Mark Sandlin’s God

tumblr_lx0ndigYDi1r4u11so2_1280Somehow it’s appropriate that a few days after commenting about how touchy liberal Christians are about contrarian viewpoints on their blogs, I got a post of mine marked as “spam” on one of their blogs.

Blogger Mark Sandlin, who’s written a series outlining his beliefs called “Heresies From A Southern Minister,” apparently doesn’t like it when people challenge his heresies.

I’ll try to recreate the points I made to him here on my blog because they dovetail nicely with my last post. Many of Sandlin’s arguments in his series fit the equation for liberal arguments I proposed here last week:

A  A society that believes Y will be a more moral one.

B. Therefore, God must believe Y.

In his post about Hell, Sandlin starts with a belief and presents arguments in favor of his predetermined outcome, which is a God that didn’t create hell. He openly states that his primary motive is personal rather than theological:

I don’t believe in Hell, and any confession that requires me to believe that Dante’s Hell is not only real but that Jesus went there…is not a confession that I care to confess.

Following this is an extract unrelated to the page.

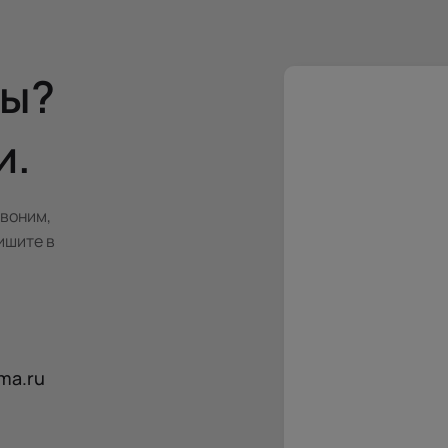
сы?
и.
звоним,
ишите в
ma.ru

From there Sandlin reverse-engineers his scriptural analysis so it falls in line with his goal Again, we see the liberal logic: conclusion first, scripture second:

A  A theology that believes Hell does not exist will be a more moral one.

B. Therefore, God must not have created Hell.

Despite his lack of objectivity, my second point was that Sandlin’s flawed approach does not necessarily lead to incorrect conclusions.

I remember an old episode of Cheers that illustrates this nicely. One of the main characters was Diane, a cerebral woman with zero understanding of football. In spite of her ignorance, she kept winning the bar’s football pool. Sometimes she based her choices on how a real-life confrontation between the team animals would play out ( “A bear against a dolphin?” she scoffed without realizing she had picked a major upset), while other times she picked them based which team color scheme she preferred.

Diane ‘s whimiscal approach echoes Sandlin’s approach to “heresy”. Sometimes he stumbles onto legit theological debate (there are good arguments that hell as we understand it might not exist) but other times he’s just plain off-target (like when he argues that you can be a Christian and not believe in Christ’s divinity.)

And while I didn’t compare his approach to a sitcom character in my post, I suspect that what irked Sandlin the most was my claim that he was arguing that God must endorse his beliefs because he’s really sincere about them. Sandlin has a vested interest in worshipping a God that didn’t create Hell, so he created one. Now maybe he’s right and God didn’t really create Hell. In that case his God is closer to the truth than the God I believe in that did create Hell. But the end result is due to Sandlin’s personal preferences rather than an attempt to try to understand God. HIs series is using the same shallow approach as tea partiers who comb the Bible for evidence that God loves the free market.

Ultimately,  Sandlin was making the case for a God who makes no demands upon him. Whatever he believes, God must be fine with it precisely because Sandlin would not worship a God who expected more of him. If your faith doesn’t move you out of your comfort zone or force you to consider the possibility that God might disagree with you or demand that you do things you don’t really want to do, then I would argue that you don’t really have faith. You just have an ego that you like to talk about in the third person.